PH5 Spring 2024 Ready-to-Wear

PH5 Spring 2024 Ready-to-Wear

Zoe Champion and Wei Lin’s first runway show for Ph5 culminated in two models carrying piles and piles of clothes down the runway. Was the eco-minded label trying to make a statement on overconsumption? A laundry day joke? Instead, it was a way to reference the facility in Dongguan, China that makes their clothes. The whole collection was in fact a “homage to our factory,” per the show notes, which also read, “this is the heart of Ph5, our factory is our atelier, they are our cheerleaders, and our innovators.”

Lin’s mother worked her way up from the factory floor to running the business. As a result, Lin has known some of the employees since she was a child. Suddenly, those sturdy graphic pieces felt sentimental. “We wanted to show that there is real beauty in a factory, and in a Chinese factory,” Champion said. “I don’t think people see knitwear as an atelier practice, but there’s so much knowledge that people have acquired over years and years and years.”

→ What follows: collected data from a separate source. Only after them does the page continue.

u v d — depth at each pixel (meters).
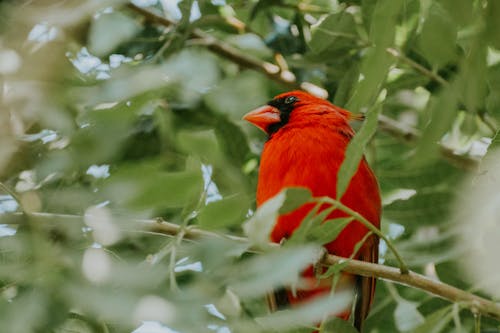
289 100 11.95
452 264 10.27
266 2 12.12
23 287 6.68
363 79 7.05
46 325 6.37
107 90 8.18
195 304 6.11
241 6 12.84
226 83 12.45
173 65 9.06
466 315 10.59
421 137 7.32
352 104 7.16
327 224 7.02
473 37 6.90
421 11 10.92
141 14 12.18
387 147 12.89
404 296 11.23
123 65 9.32
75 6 7.83
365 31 11.20
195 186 6.98
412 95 13.25
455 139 12.52
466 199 9.48
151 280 6.28
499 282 8.47
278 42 13.12
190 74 9.12
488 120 11.91
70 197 7.38
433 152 7.38
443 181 11.67
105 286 6.28
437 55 7.96
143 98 8.21
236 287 6.35
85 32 9.17
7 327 6.22
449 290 7.91
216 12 13.30
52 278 6.48
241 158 12.05
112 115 8.03
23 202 7.61
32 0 8.23
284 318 6.61
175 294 6.18
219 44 12.98
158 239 8.79
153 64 9.66
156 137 10.85
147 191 6.77
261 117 11.99
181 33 11.79
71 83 9.41
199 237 7.21
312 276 10.13
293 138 10.94
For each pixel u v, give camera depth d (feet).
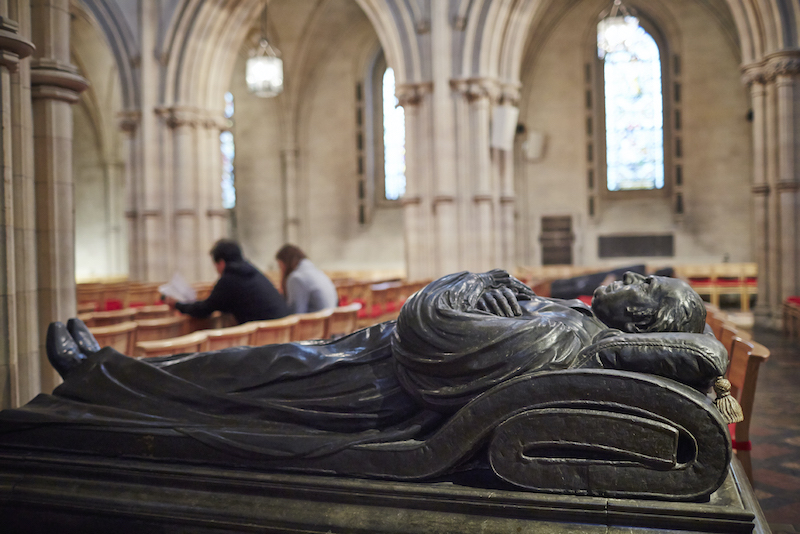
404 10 42.57
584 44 65.62
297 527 7.47
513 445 7.18
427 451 7.61
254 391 9.25
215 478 8.13
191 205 51.29
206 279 52.06
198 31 50.37
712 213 61.98
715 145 61.87
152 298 35.65
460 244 42.19
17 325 12.16
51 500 8.41
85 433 8.95
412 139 43.29
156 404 9.25
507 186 43.73
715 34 61.46
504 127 42.39
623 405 6.82
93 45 74.13
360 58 72.49
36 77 13.89
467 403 7.61
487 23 41.34
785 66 35.22
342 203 73.77
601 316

The past few seasons, Ph5 has been experimenting with trompe l’oeil prints in its knitwear, printing five pocket denim on top of skirts or pants. This season, they took pictures of the factory and turned them into pop-art prints. The label is best known for its compact, heavy knits, but the moments of lightness were most memorable, such as a floaty Pepto-pink dress that had a flouncy variation of the brand’s signature wave. The show was staged outside on the roof of the Public Hotel, which was an opportunity to show off the dyes that change color with UV exposure. The eclectic styling—with chunky Hoka slides, knee-highs that could be compression socks, and extraneous belts—was a little much at times, but felt appropriate for the downtown setting nonetheless.